Copy every line of the material below, character for character.
* Start RECORDS FOR PROCESSING *
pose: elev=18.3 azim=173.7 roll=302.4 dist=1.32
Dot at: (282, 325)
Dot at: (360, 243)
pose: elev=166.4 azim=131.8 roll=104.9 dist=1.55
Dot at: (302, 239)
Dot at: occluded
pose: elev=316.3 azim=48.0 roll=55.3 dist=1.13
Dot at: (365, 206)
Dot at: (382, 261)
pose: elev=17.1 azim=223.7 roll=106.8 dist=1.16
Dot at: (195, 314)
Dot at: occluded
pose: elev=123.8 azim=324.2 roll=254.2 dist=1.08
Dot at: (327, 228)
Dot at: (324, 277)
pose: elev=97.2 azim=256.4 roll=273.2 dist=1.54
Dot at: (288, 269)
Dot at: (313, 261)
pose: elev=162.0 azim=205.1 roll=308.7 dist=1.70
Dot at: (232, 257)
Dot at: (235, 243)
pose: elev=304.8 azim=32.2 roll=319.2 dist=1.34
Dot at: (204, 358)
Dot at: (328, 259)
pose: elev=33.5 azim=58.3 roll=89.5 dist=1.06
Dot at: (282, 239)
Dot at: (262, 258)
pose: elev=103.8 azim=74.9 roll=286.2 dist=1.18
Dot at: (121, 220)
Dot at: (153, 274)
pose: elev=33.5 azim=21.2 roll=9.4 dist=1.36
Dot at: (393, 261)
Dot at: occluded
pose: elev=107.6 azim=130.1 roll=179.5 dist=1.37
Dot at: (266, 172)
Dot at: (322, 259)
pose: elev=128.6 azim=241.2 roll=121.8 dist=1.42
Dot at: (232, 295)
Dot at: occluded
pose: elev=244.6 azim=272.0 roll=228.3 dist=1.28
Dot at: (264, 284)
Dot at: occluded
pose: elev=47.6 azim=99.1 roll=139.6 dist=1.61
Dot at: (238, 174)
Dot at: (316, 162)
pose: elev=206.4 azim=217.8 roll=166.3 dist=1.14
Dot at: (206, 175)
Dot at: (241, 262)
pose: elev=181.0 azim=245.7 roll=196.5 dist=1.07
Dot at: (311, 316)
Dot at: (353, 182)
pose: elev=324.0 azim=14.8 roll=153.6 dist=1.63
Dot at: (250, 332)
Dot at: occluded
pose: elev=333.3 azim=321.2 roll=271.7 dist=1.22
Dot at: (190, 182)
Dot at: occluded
* End RECORDS FOR PROCESSING *
## ANSWER TO THE PROBLEM
pose: elev=18.3 azim=173.7 roll=302.4 dist=1.32
Dot at: (282, 325)
Dot at: (360, 243)
pose: elev=166.4 azim=131.8 roll=104.9 dist=1.55
Dot at: (302, 239)
Dot at: occluded
pose: elev=316.3 azim=48.0 roll=55.3 dist=1.13
Dot at: (365, 206)
Dot at: (382, 261)
pose: elev=17.1 azim=223.7 roll=106.8 dist=1.16
Dot at: (195, 314)
Dot at: occluded
pose: elev=123.8 azim=324.2 roll=254.2 dist=1.08
Dot at: (327, 228)
Dot at: (324, 277)
pose: elev=97.2 azim=256.4 roll=273.2 dist=1.54
Dot at: (288, 269)
Dot at: (313, 261)
pose: elev=162.0 azim=205.1 roll=308.7 dist=1.70
Dot at: (232, 257)
Dot at: (235, 243)
pose: elev=304.8 azim=32.2 roll=319.2 dist=1.34
Dot at: (204, 358)
Dot at: (328, 259)
pose: elev=33.5 azim=58.3 roll=89.5 dist=1.06
Dot at: (282, 239)
Dot at: (262, 258)
pose: elev=103.8 azim=74.9 roll=286.2 dist=1.18
Dot at: (121, 220)
Dot at: (153, 274)
pose: elev=33.5 azim=21.2 roll=9.4 dist=1.36
Dot at: (393, 261)
Dot at: occluded
pose: elev=107.6 azim=130.1 roll=179.5 dist=1.37
Dot at: (266, 172)
Dot at: (322, 259)
pose: elev=128.6 azim=241.2 roll=121.8 dist=1.42
Dot at: (232, 295)
Dot at: occluded
pose: elev=244.6 azim=272.0 roll=228.3 dist=1.28
Dot at: (264, 284)
Dot at: occluded
pose: elev=47.6 azim=99.1 roll=139.6 dist=1.61
Dot at: (238, 174)
Dot at: (316, 162)
pose: elev=206.4 azim=217.8 roll=166.3 dist=1.14
Dot at: (206, 175)
Dot at: (241, 262)
pose: elev=181.0 azim=245.7 roll=196.5 dist=1.07
Dot at: (311, 316)
Dot at: (353, 182)
pose: elev=324.0 azim=14.8 roll=153.6 dist=1.63
Dot at: (250, 332)
Dot at: occluded
pose: elev=333.3 azim=321.2 roll=271.7 dist=1.22
Dot at: (190, 182)
Dot at: occluded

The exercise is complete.